Eu lhe devolvo com duas perguntas: quais são as nossas prioridades educacionais e relacionais nesse momento? A quem ou o quê pretendemos servir com os instrumentos propostos? Talvez, possamos começar por não ignorar, mas aflorar o debate sobre os limites e possibilidades dos formatos propostos.

O Poder Executivo Federal e também o Legislativo, já anunciaram diversas vezes a intenção de cortes nos salários dos servidores públicos, outrora chamados de “parasitas”. Tantos ataques podem levar muitos docentes a repensarem suas carreiras, ou mesmo mudar de ramo. A saúde mental pode ficar comprometida ainda mais com a incerteza do futuro. O que deve fazer quem atua em sala de aula para lidar com essas questões?

Sendo bem sincera, como professora, estou me fazendo essa pergunta.
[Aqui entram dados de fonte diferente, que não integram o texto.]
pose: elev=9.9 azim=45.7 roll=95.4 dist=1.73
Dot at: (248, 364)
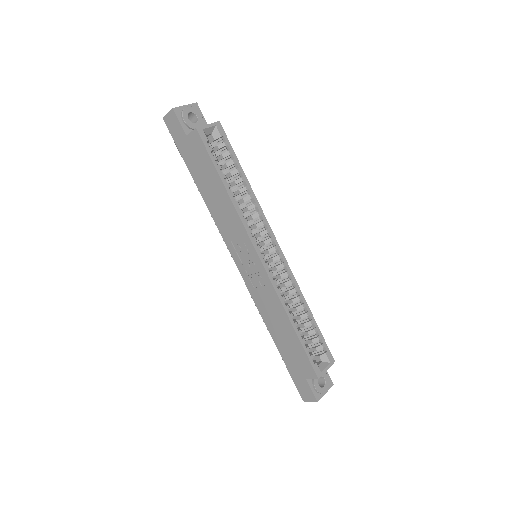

Falando por mim, de início, posso dedicar mais atenção a como reagir e ser sensível às possibilidades mais palpáveis que me aparecem, sejam de segurança ou incerteza.

As atividades docentes em casa, como orientação, leitura, preparação de aulas, escrita acadêmica, planejamento de pesquisa, entre outras, podem ser elementos protetores da saúde mental ou podem ser prejudiciais se feitas tentando produzir uma normalidade não mais existente?

Como psicóloga, entendo que saúde e adoecimento não podem ser caraterizados por variáveis fixas e genéricas, há de se olhar para as experiências e condições de quem vive – a partir de quem vive. Não há como determinar de antemão se a relação com atividades docentes em casa pode ser prejudicial ou não à saúde mental, pois essa análise depende do contexto onde essas questões se inserem e atravessam as experiências sociais, pessoais e o modo como as atividades o são organizadas tanto em âmbito pessoal quanto institucional. Podemos, porém, questionar os modos como propomos atividades em casa, uma vez que agora, o ambiente casual, familiar, de repente tornou-se um ambiente de trabalho – pensar em modos de permitam a democratização do acesso, a escuta atenta às novas condições, às pressões estabelecidas, à pertinência de algumas atividades e às possibilidades dos docentes em seus lares. Mais uma vez, não ignorar, mas aflorar os debates sobre os modos de estabelecimento do “home office”.

Para não se perceber perseguindo a “normalidade” passada, que ao meu ver, também tinha seus aspectos adoecedores, podemos começar reconhecendo o caráter intempestivo do momento, nossas limitações e inseguranças diante dessas rupturas e manter um canal aberto de diálogo entre os diferentes atores no processo educacional para entender as questões emergentes de cada contexto e construir novos modos relacionais. Não dá para determinar os desdobramentos das atividades em casa sem tempo para a construção de um diálogo aberto, mobilizador e de novas políticas educacionais. Apesar de “termos muito tempo”, eu diria que é justamente pela rapidez impositiva que caracteriza a emergência desses contextos, precisamos de um pouco de tempo.